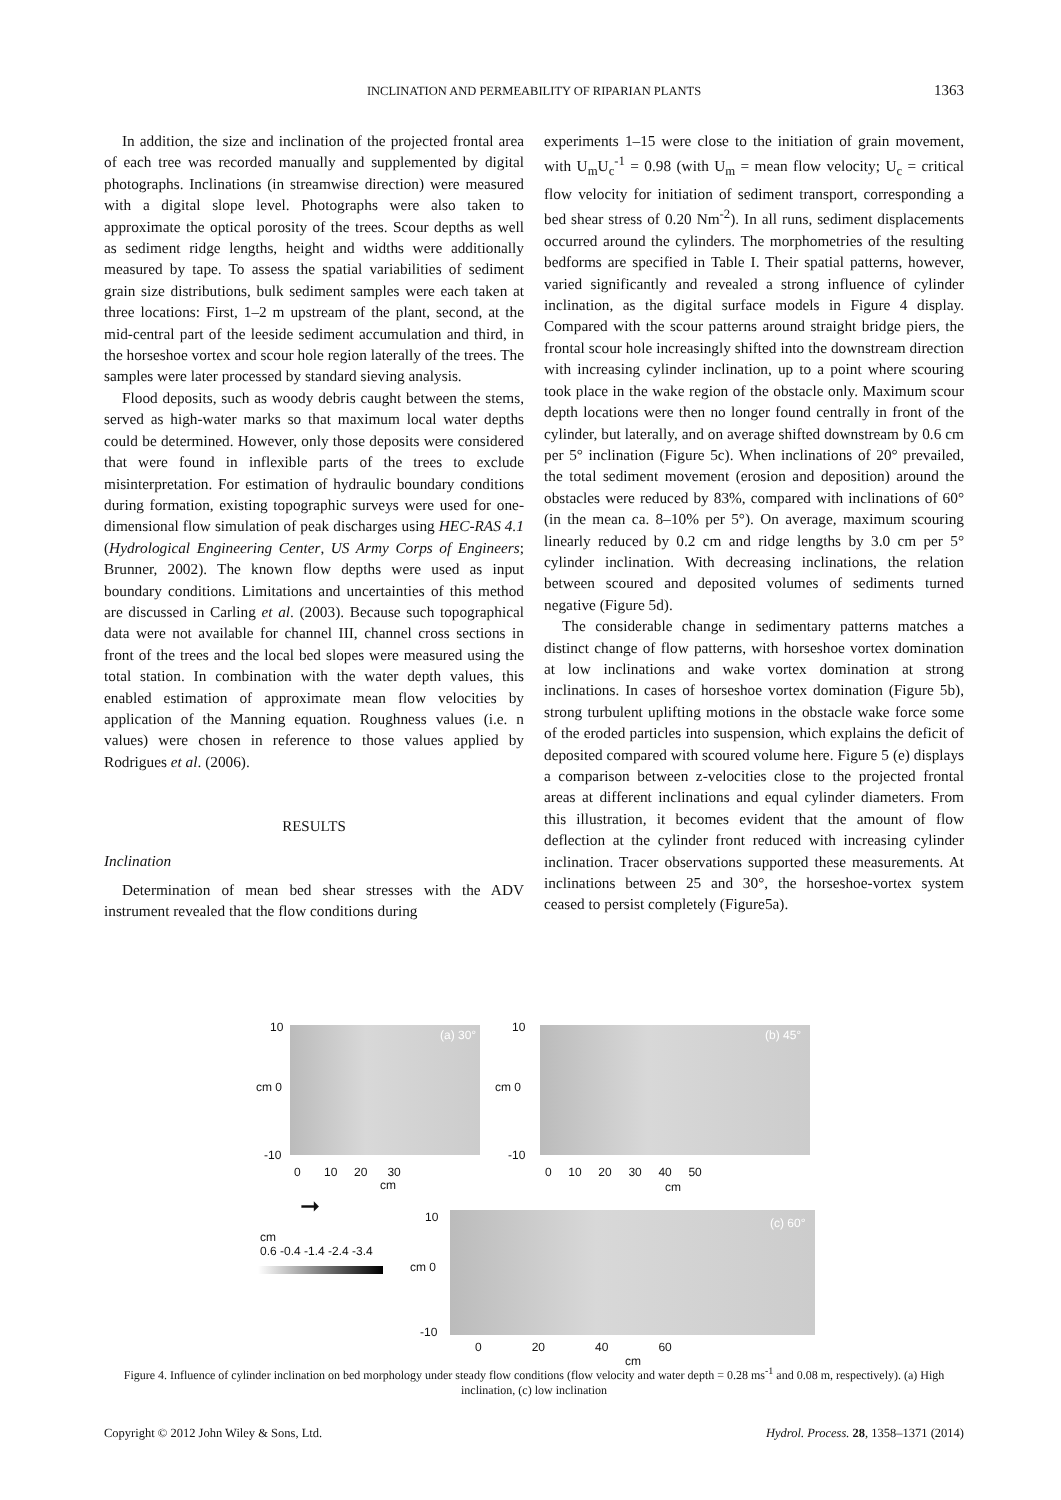INCLINATION AND PERMEABILITY OF RIPARIAN PLANTS
1363
In addition, the size and inclination of the projected frontal area of each tree was recorded manually and supplemented by digital photographs. Inclinations (in streamwise direction) were measured with a digital slope level. Photographs were also taken to approximate the optical porosity of the trees. Scour depths as well as sediment ridge lengths, height and widths were additionally measured by tape. To assess the spatial variabilities of sediment grain size distributions, bulk sediment samples were each taken at three locations: First, 1–2 m upstream of the plant, second, at the mid-central part of the leeside sediment accumulation and third, in the horseshoe vortex and scour hole region laterally of the trees. The samples were later processed by standard sieving analysis.
Flood deposits, such as woody debris caught between the stems, served as high-water marks so that maximum local water depths could be determined. However, only those deposits were considered that were found in inflexible parts of the trees to exclude misinterpretation. For estimation of hydraulic boundary conditions during formation, existing topographic surveys were used for one-dimensional flow simulation of peak discharges using HEC-RAS 4.1 (Hydrological Engineering Center, US Army Corps of Engineers; Brunner, 2002). The known flow depths were used as input boundary conditions. Limitations and uncertainties of this method are discussed in Carling et al. (2003). Because such topographical data were not available for channel III, channel cross sections in front of the trees and the local bed slopes were measured using the total station. In combination with the water depth values, this enabled estimation of approximate mean flow velocities by application of the Manning equation. Roughness values (i.e. n values) were chosen in reference to those values applied by Rodrigues et al. (2006).
RESULTS
Inclination
Determination of mean bed shear stresses with the ADV instrument revealed that the flow conditions during
experiments 1–15 were close to the initiation of grain movement, with U<sub>m</sub>U<sub>c</sub><sup>-1</sup> = 0.98 (with U<sub>m</sub> = mean flow velocity; U<sub>c</sub> = critical flow velocity for initiation of sediment transport, corresponding a bed shear stress of 0.20 Nm<sup>-2</sup>). In all runs, sediment displacements occurred around the cylinders. The morphometries of the resulting bedforms are specified in Table I. Their spatial patterns, however, varied significantly and revealed a strong influence of cylinder inclination, as the digital surface models in Figure 4 display. Compared with the scour patterns around straight bridge piers, the frontal scour hole increasingly shifted into the downstream direction with increasing cylinder inclination, up to a point where scouring took place in the wake region of the obstacle only. Maximum scour depth locations were then no longer found centrally in front of the cylinder, but laterally, and on average shifted downstream by 0.6 cm per 5° inclination (Figure 5c). When inclinations of 20° prevailed, the total sediment movement (erosion and deposition) around the obstacles were reduced by 83%, compared with inclinations of 60° (in the mean ca. 8–10% per 5°). On average, maximum scouring linearly reduced by 0.2 cm and ridge lengths by 3.0 cm per 5° cylinder inclination. With decreasing inclinations, the relation between scoured and deposited volumes of sediments turned negative (Figure 5d).
The considerable change in sedimentary patterns matches a distinct change of flow patterns, with horseshoe vortex domination at low inclinations and wake vortex domination at strong inclinations. In cases of horseshoe vortex domination (Figure 5b), strong turbulent uplifting motions in the obstacle wake force some of the eroded particles into suspension, which explains the deficit of deposited compared with scoured volume here. Figure 5 (e) displays a comparison between z-velocities close to the projected frontal areas at different inclinations and equal cylinder diameters. From this illustration, it becomes evident that the amount of flow deflection at the cylinder front reduced with increasing cylinder inclination. Tracer observations supported these measurements. At inclinations between 25 and 30°, the horseshoe-vortex system ceased to persist completely (Figure5a).
(a) 30°
10
cm 0
-10
0 10 20 30
cm
(b) 45°
10
cm 0
-10
0 10 20 30 40 50
cm
➞
cm
0.6 -0.4 -1.4 -2.4 -3.4
(c) 60°
10
cm 0
-10
0 20 40 60
cm
Figure 4. Influence of cylinder inclination on bed morphology under steady flow conditions (flow velocity and water depth = 0.28 ms<sup>-1</sup> and 0.08 m, respectively). (a) High inclination, (c) low inclination
Copyright © 2012 John Wiley & Sons, Ltd. Hydrol. Process. 28, 1358–1371 (2014)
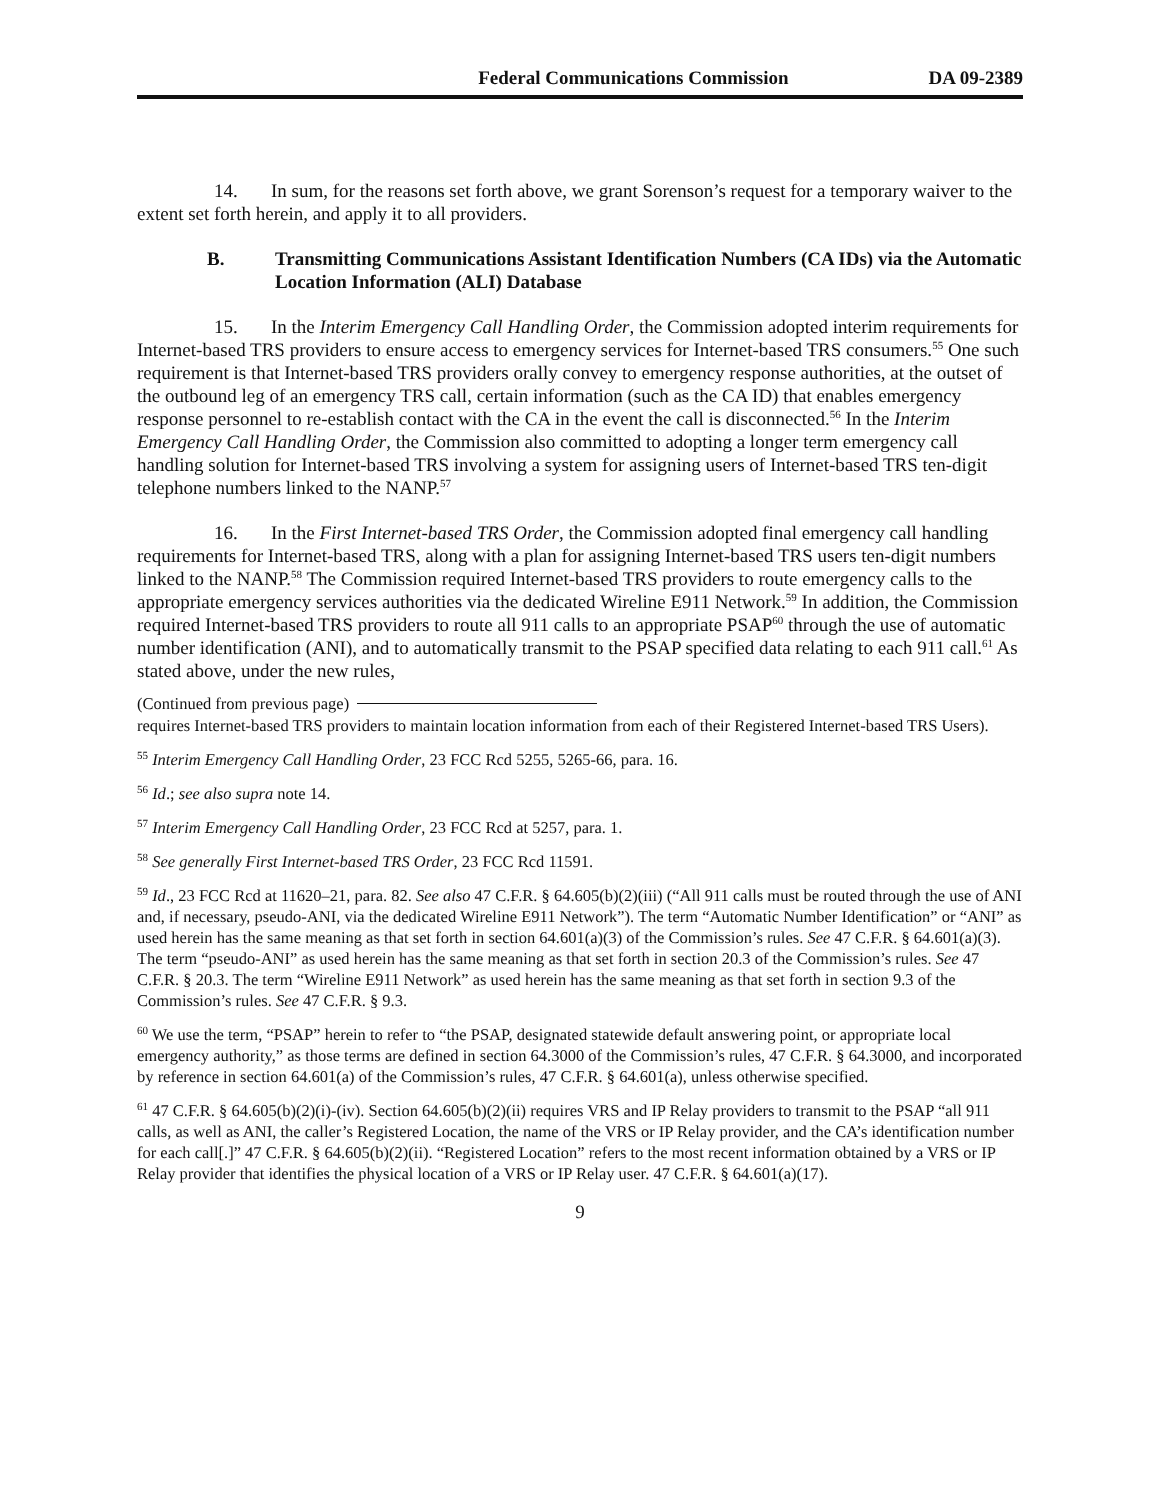Federal Communications Commission DA 09-2389
14. In sum, for the reasons set forth above, we grant Sorenson’s request for a temporary waiver to the extent set forth herein, and apply it to all providers.
B. Transmitting Communications Assistant Identification Numbers (CA IDs) via the Automatic Location Information (ALI) Database
15. In the Interim Emergency Call Handling Order, the Commission adopted interim requirements for Internet-based TRS providers to ensure access to emergency services for Internet-based TRS consumers.<sup>55</sup> One such requirement is that Internet-based TRS providers orally convey to emergency response authorities, at the outset of the outbound leg of an emergency TRS call, certain information (such as the CA ID) that enables emergency response personnel to re-establish contact with the CA in the event the call is disconnected.<sup>56</sup> In the Interim Emergency Call Handling Order, the Commission also committed to adopting a longer term emergency call handling solution for Internet-based TRS involving a system for assigning users of Internet-based TRS ten-digit telephone numbers linked to the NANP.<sup>57</sup>
16. In the First Internet-based TRS Order, the Commission adopted final emergency call handling requirements for Internet-based TRS, along with a plan for assigning Internet-based TRS users ten-digit numbers linked to the NANP.<sup>58</sup> The Commission required Internet-based TRS providers to route emergency calls to the appropriate emergency services authorities via the dedicated Wireline E911 Network.<sup>59</sup> In addition, the Commission required Internet-based TRS providers to route all 911 calls to an appropriate PSAP<sup>60</sup> through the use of automatic number identification (ANI), and to automatically transmit to the PSAP specified data relating to each 911 call.<sup>61</sup> As stated above, under the new rules,
(Continued from previous page)
requires Internet-based TRS providers to maintain location information from each of their Registered Internet-based TRS Users).
<sup>55</sup> Interim Emergency Call Handling Order, 23 FCC Rcd 5255, 5265-66, para. 16.
<sup>56</sup> Id.; see also supra note 14.
<sup>57</sup> Interim Emergency Call Handling Order, 23 FCC Rcd at 5257, para. 1.
<sup>58</sup> See generally First Internet-based TRS Order, 23 FCC Rcd 11591.
<sup>59</sup> Id., 23 FCC Rcd at 11620–21, para. 82. See also 47 C.F.R. § 64.605(b)(2)(iii) (“All 911 calls must be routed through the use of ANI and, if necessary, pseudo-ANI, via the dedicated Wireline E911 Network”). The term “Automatic Number Identification” or “ANI” as used herein has the same meaning as that set forth in section 64.601(a)(3) of the Commission’s rules. See 47 C.F.R. § 64.601(a)(3). The term “pseudo-ANI” as used herein has the same meaning as that set forth in section 20.3 of the Commission’s rules. See 47 C.F.R. § 20.3. The term “Wireline E911 Network” as used herein has the same meaning as that set forth in section 9.3 of the Commission’s rules. See 47 C.F.R. § 9.3.
<sup>60</sup> We use the term, “PSAP” herein to refer to “the PSAP, designated statewide default answering point, or appropriate local emergency authority,” as those terms are defined in section 64.3000 of the Commission’s rules, 47 C.F.R. § 64.3000, and incorporated by reference in section 64.601(a) of the Commission’s rules, 47 C.F.R. § 64.601(a), unless otherwise specified.
<sup>61</sup> 47 C.F.R. § 64.605(b)(2)(i)-(iv). Section 64.605(b)(2)(ii) requires VRS and IP Relay providers to transmit to the PSAP “all 911 calls, as well as ANI, the caller’s Registered Location, the name of the VRS or IP Relay provider, and the CA’s identification number for each call[.]” 47 C.F.R. § 64.605(b)(2)(ii). “Registered Location” refers to the most recent information obtained by a VRS or IP Relay provider that identifies the physical location of a VRS or IP Relay user. 47 C.F.R. § 64.601(a)(17).
9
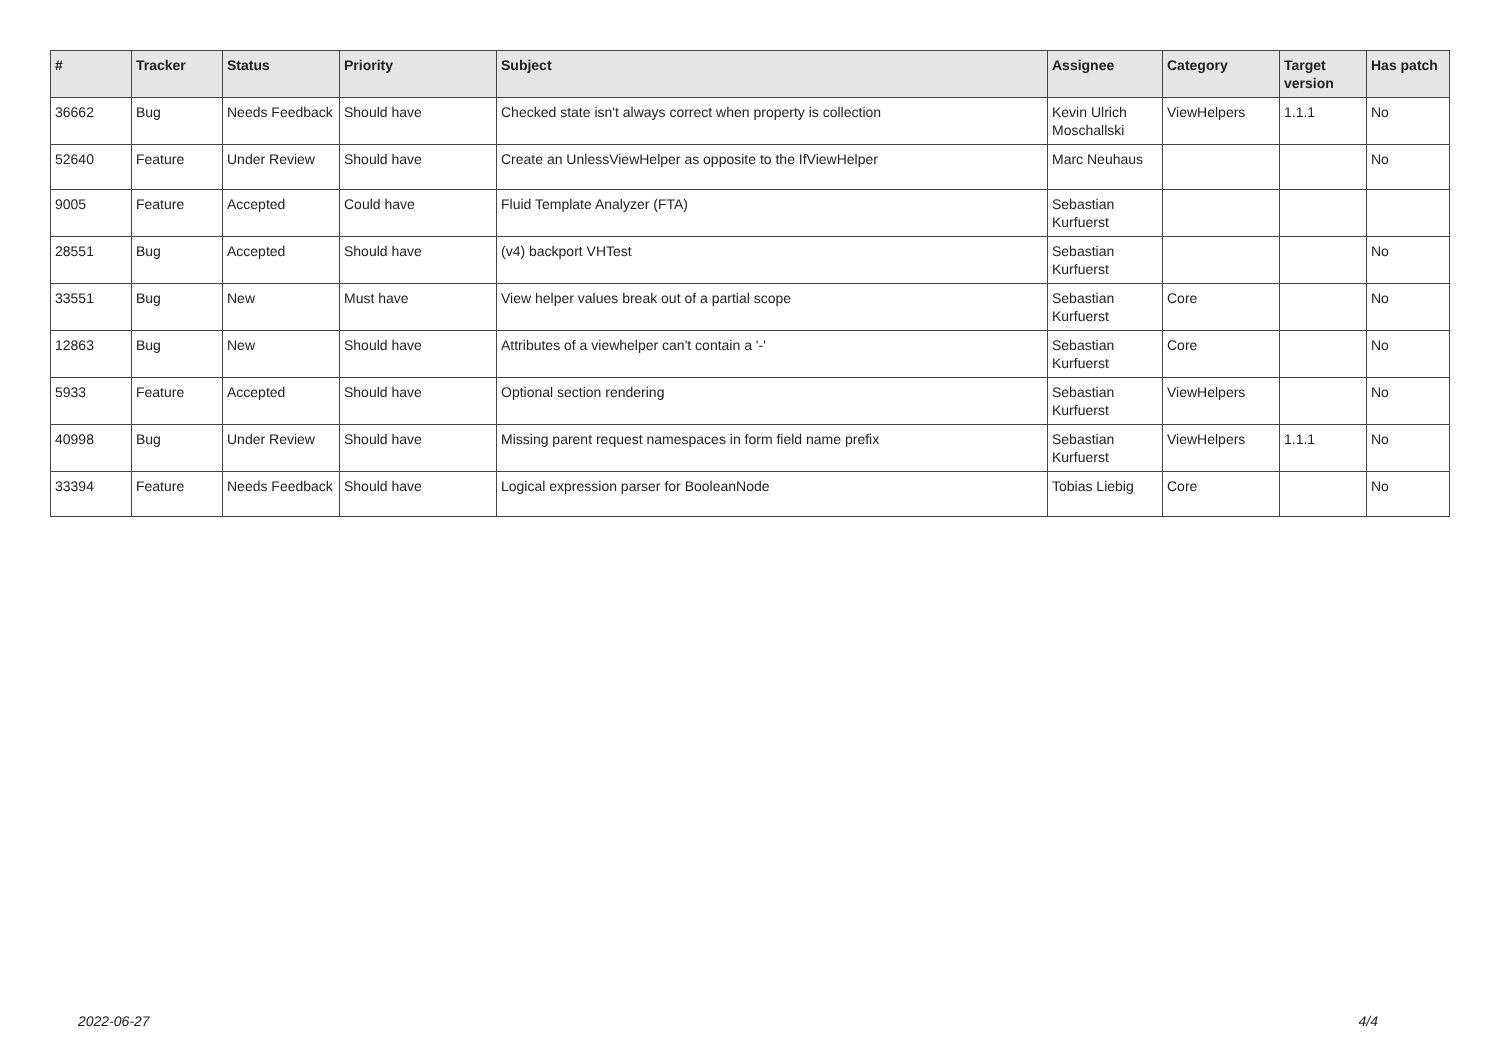| # | Tracker | Status | Priority | Subject | Assignee | Category | Target version | Has patch |
| --- | --- | --- | --- | --- | --- | --- | --- | --- |
| 36662 | Bug | Needs Feedback | Should have | Checked state isn't always correct when property is collection | Kevin Ulrich Moschallski | ViewHelpers | 1.1.1 | No |
| 52640 | Feature | Under Review | Should have | Create an UnlessViewHelper as opposite to the IfViewHelper | Marc Neuhaus | | | No |
| 9005 | Feature | Accepted | Could have | Fluid Template Analyzer (FTA) | Sebastian Kurfuerst | | | |
| 28551 | Bug | Accepted | Should have | (v4) backport VHTest | Sebastian Kurfuerst | | | No |
| 33551 | Bug | New | Must have | View helper values break out of a partial scope | Sebastian Kurfuerst | Core | | No |
| 12863 | Bug | New | Should have | Attributes of a viewhelper can't contain a '-' | Sebastian Kurfuerst | Core | | No |
| 5933 | Feature | Accepted | Should have | Optional section rendering | Sebastian Kurfuerst | ViewHelpers | | No |
| 40998 | Bug | Under Review | Should have | Missing parent request namespaces in form field name prefix | Sebastian Kurfuerst | ViewHelpers | 1.1.1 | No |
| 33394 | Feature | Needs Feedback | Should have | Logical expression parser for BooleanNode | Tobias Liebig | Core | | No |
2022-06-27 4/4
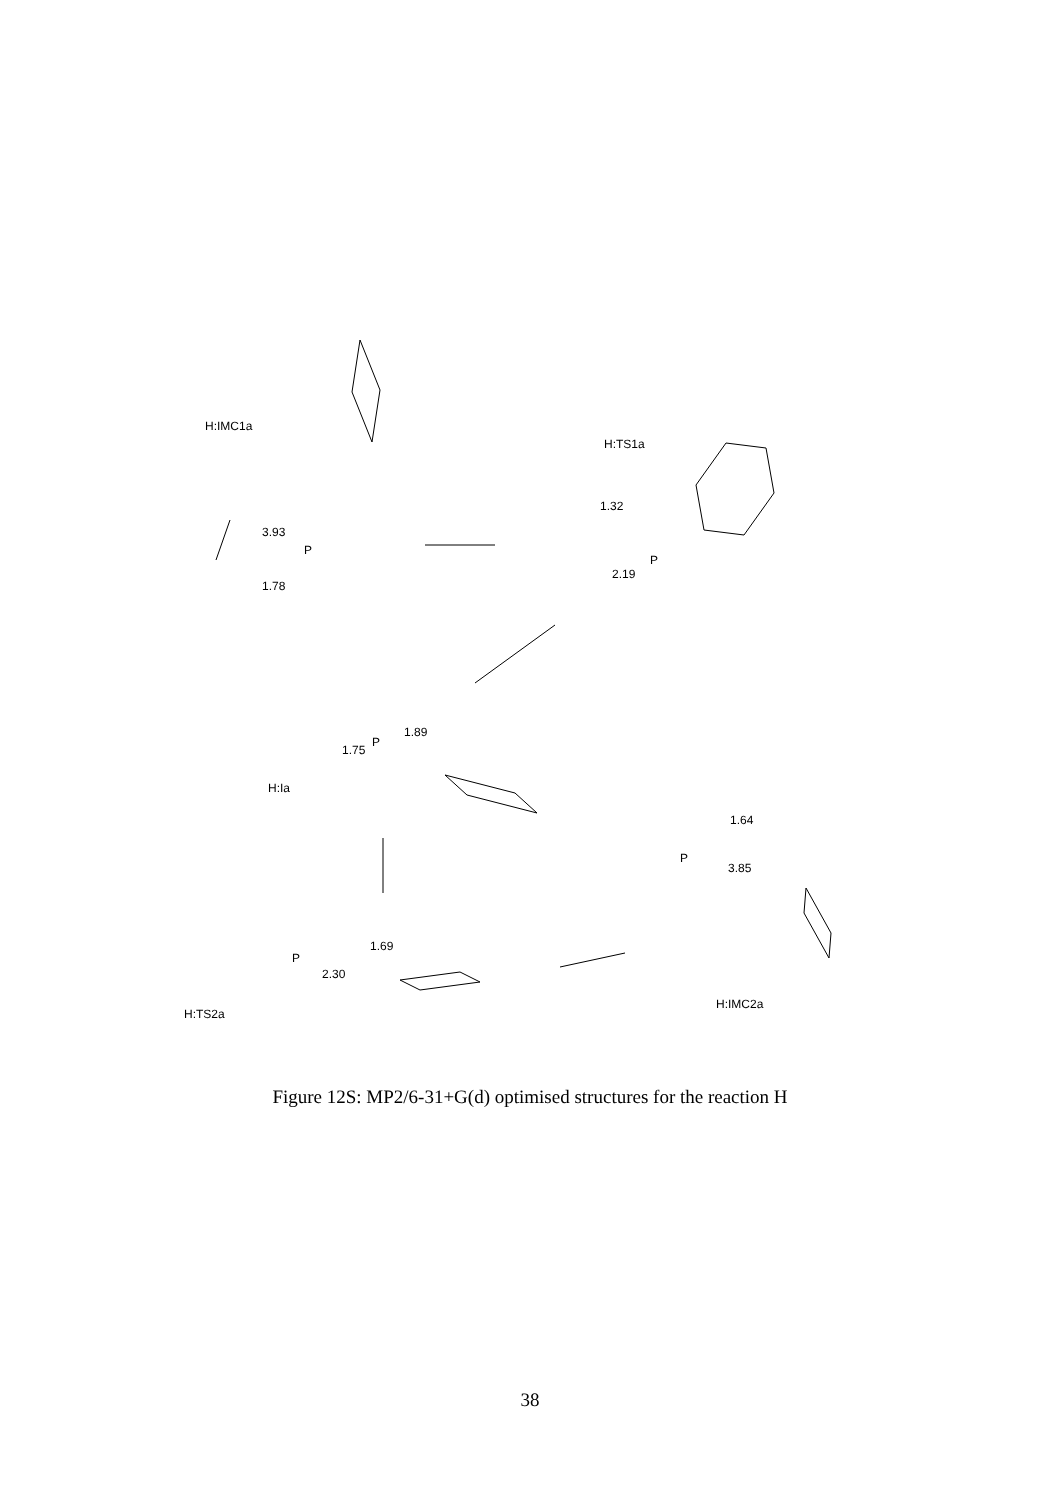H:IMC1a
H:TS1a
H:Ia
H:TS2a
H:IMC2a
3.93
1.78
1.32
2.19
1.89
1.75
1.69
2.30
1.64
3.85
P
P
P
P
P
Figure 12S: MP2/6-31+G(d) optimised structures for the reaction H
38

- _Your goal_
From the listing above, the lines starting with the one that has "Kurfuerst | | | No |" and running through the one that has "ViewHelpers | | No |" should be copied exactly, ends included.

- _Exercise output_
| 28551 | Bug | Accepted | Should have | (v4) backport VHTest | Sebastian Kurfuerst | | | No |
| 33551 | Bug | New | Must have | View helper values break out of a partial scope | Sebastian Kurfuerst | Core | | No |
| 12863 | Bug | New | Should have | Attributes of a viewhelper can't contain a '-' | Sebastian Kurfuerst | Core | | No |
| 5933 | Feature | Accepted | Should have | Optional section rendering | Sebastian Kurfuerst | ViewHelpers | | No |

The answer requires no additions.